“Where be ye goin', hussy?” he demanded, grasping her promptly by the arm.
“For a walk!” she replied defiantly.
“A walk wi' that fine soger from t' Manor!” roared Bramber furiously. “You'll be sorry yet, you barefaced gadabout! Must I tell you again that t' man's a villain?”
The girl wrenched her arm from Bramber's grasp, and blazed defiance from her beautiful eyes.
“He knows how to respect a woman—what you don't!” she retorted hotly.
“So I don't respect you, my angel?” shouted her stepfather. “Then you know what you can do! The door's open and there's few'll miss you!”
Snatching her hat, the girl, very white, made to go out.
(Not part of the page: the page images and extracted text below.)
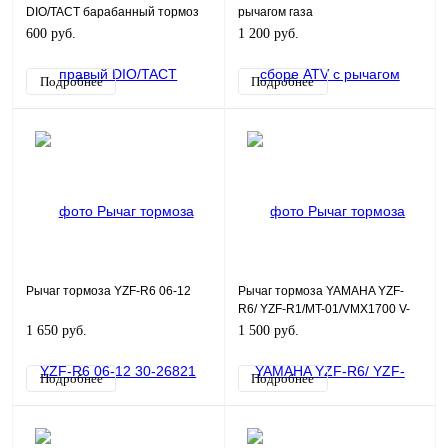
DIO/TACT барабанный тормоз
рычагом газа
600 руб.
1 200 руб.
Подробнее
Подробнее
Рычаг тормоза YZF-R6 06-12
Рычаг тормоза YAMAHA YZF-
R6/ YZF-R1/MT-01/VMX1700 V-
MAX Lfy1037
1 650 руб.
1 500 руб.
Подробнее
Подробнее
Whereat the gamekeeper, a brutal man with small love for Molly, and maddened by her taking him at his word, seized her suddenly by her abundant fair hair and hauled her back into the room.
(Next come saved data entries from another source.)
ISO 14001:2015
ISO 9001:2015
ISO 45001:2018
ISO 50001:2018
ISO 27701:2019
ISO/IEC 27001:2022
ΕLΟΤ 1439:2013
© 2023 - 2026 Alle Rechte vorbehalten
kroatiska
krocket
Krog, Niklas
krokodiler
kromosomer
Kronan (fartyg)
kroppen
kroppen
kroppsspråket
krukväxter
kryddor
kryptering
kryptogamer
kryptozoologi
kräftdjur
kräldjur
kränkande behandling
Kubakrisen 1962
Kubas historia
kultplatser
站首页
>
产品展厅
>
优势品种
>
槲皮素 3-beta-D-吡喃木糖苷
A violent scene followed, at the end of which Molly fainted and Bramber came out and locked the door.
When he came back about half-past nine the girl was missing. She did not reappear that night, and the police were advised in the morning. Their most significant discovery was this:
Captain Ronald Vane, on the night of Molly's disappearance, had left the Manor House, after dining alone with his host, Sir Howard Hepwell, saying that he proposed to take a stroll as far as the Deep Wood.